I also knew that he had dealt some drugs for much of his life, as a small source of revenue. More of a favor to people than as a real source of income — or so he said to me.
This got me thinking. Were wizards and shamans always “drug dealers”? Do these activities go hand in hand? I’m no expert in shamanism but it seems likely that a significant part of the role that traditional shamans and “wizards” performed in pre-technological societies was what the more conscientious drug dealers and doctors try to achieve today: help with personal chemistry, moods, spiritual advancement, and overall life satisfaction. And this help may often involve giving or selling various substances that we now call chemicals or drugs, but were in past eras called sacraments, spells, magic.
I don’t think my dad dealt much more than weed during most of his life and, by all accounts, he was a pretty bad drug dealer because he was pretty broke for most of his life (at least the 47 years that I knew him).
My father was a bad father. He had a number of kids, more perhaps than I even know about. Of all his kids I was the only one who had any significant role in his life over the last couple of decades. He had estranged the rest of them during that time, for various reasons. I don’t know the full story as to why my two siblings decided to avoid him. But I do know that the two main duties of a father to his kids — to be a provider and to be present — were not things that my father was good at.
He was a rolling stone his entire life, always bouncing around here and there, by choice or necessity. He never had a “real job” or a steady source of income, so my siblings and I grew up on the dole in England.
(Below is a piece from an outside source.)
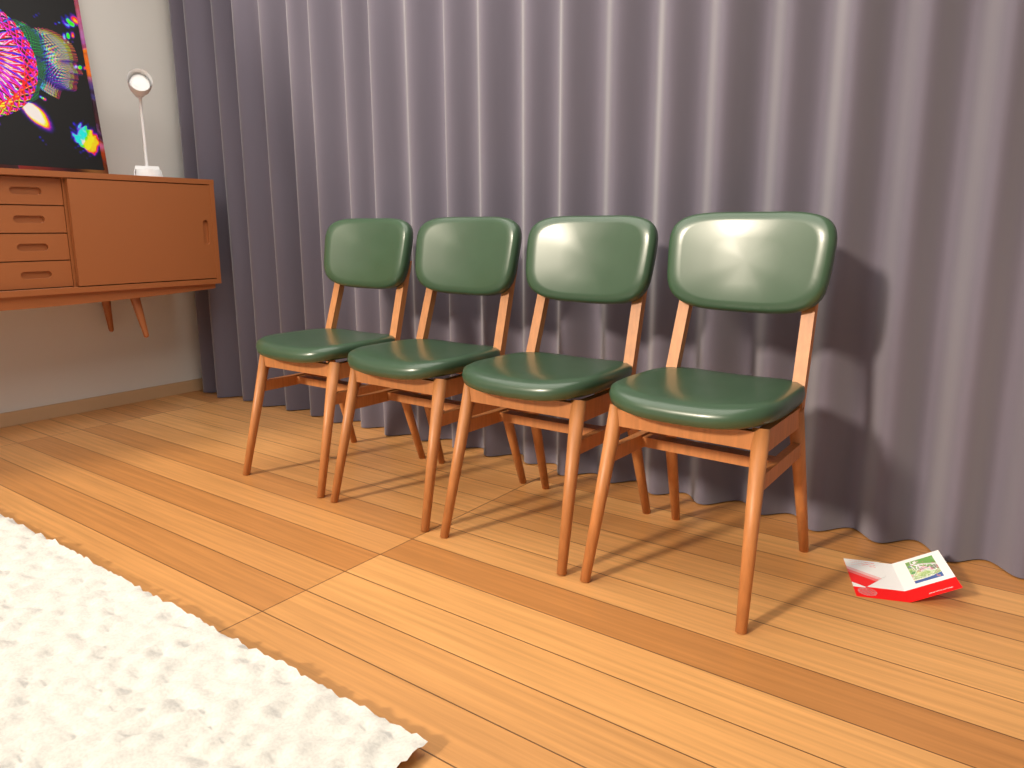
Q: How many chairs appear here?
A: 4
We all turned out generally okay, despite a very humble upbringing, taking advantage of loans and grants in the U.S. (where we all moved to when we were kids) to get college degrees and even graduate degrees, with decent middle class lifestyles.
Caras basically abandoned his wife and us kids in England when we were all quite young, and this “original sin,” combined with his often-difficult personality, led my siblings to give up on him. I had enough in common with him, in terms of my lifelong love of philosophy and change-making in the world, that I maintained a close relationship with him even though I too found him difficult to be around for very long.
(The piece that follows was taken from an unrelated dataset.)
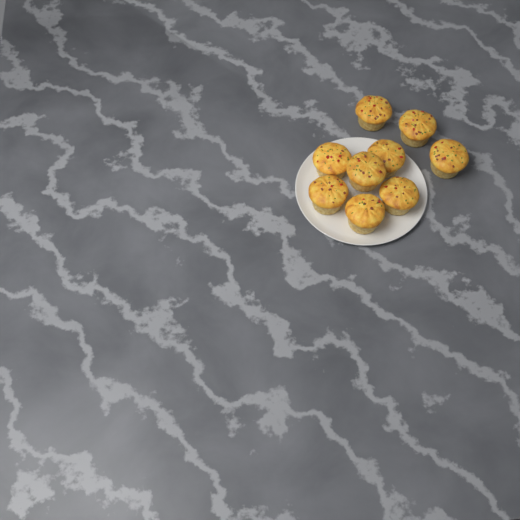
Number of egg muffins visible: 9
In short, Caras was, like a lot of highly intelligent but troubled men, a rather conflicted character. A riddle wrapped in a conundrum hidden inside a paradox.
This duality — the enigmatic mage or the more pedestrian drug-dealing and loose-with-the-truth deadbeat dad hippy — reminds me of Yann Martel’s notion of “the better story” in his amazing novel Life of Pi. In that book he describes a fantastical tale of a boy shipwrecked in a small lifeboat with a tiger and some other animals — until the tiger kills all the other animals. Various adventures and insights follow until eventually the boy is rescued, relatively unharmed.
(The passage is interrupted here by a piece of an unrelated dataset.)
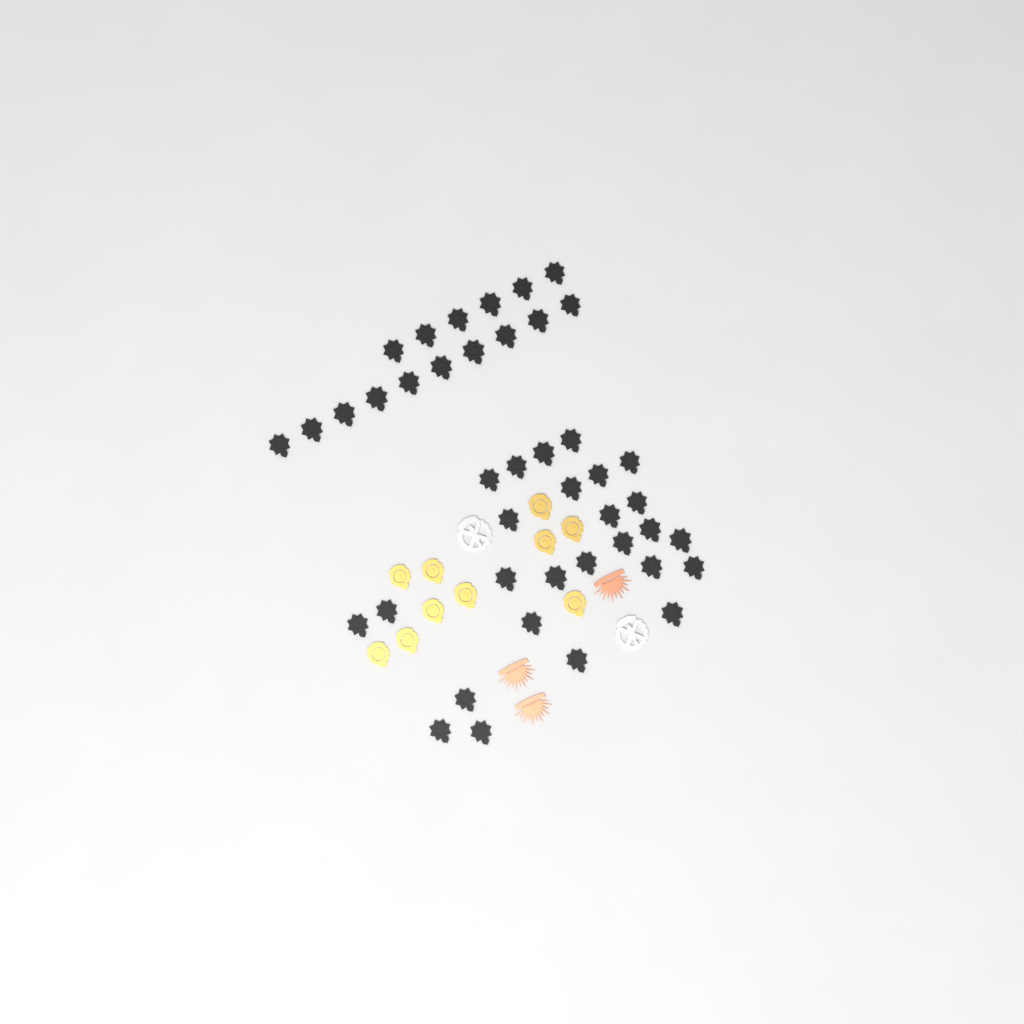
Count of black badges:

As the boy recovers in a hospital he is questioned about “what really happened” and the reader learns a second and very different version of events as the boy talks to the authorities: the tiger and other animals were in fact various people from the ship, with all but the “tiger” (the ship’s chef) being killed and eaten during the course of several months at sea. The boy survived, barely, but was obviously deeply scarred by his experience.
On finishing his second version of what happened, the boy asks them “what is the better story, the first version or the second?”
With my papa, maybe we’re left with the better story of seeing him as a highly flawed but at times noble mage and shaman. But maybe we can let this particular duality rest without resolution, and, instead, appreciate that humans are complicated and often act against their better aspirations.
Regardless of how we view him, it is a fact that Caras touched many hearts and minds, and many still alive miss him — flaws and all. His seeds are still growing.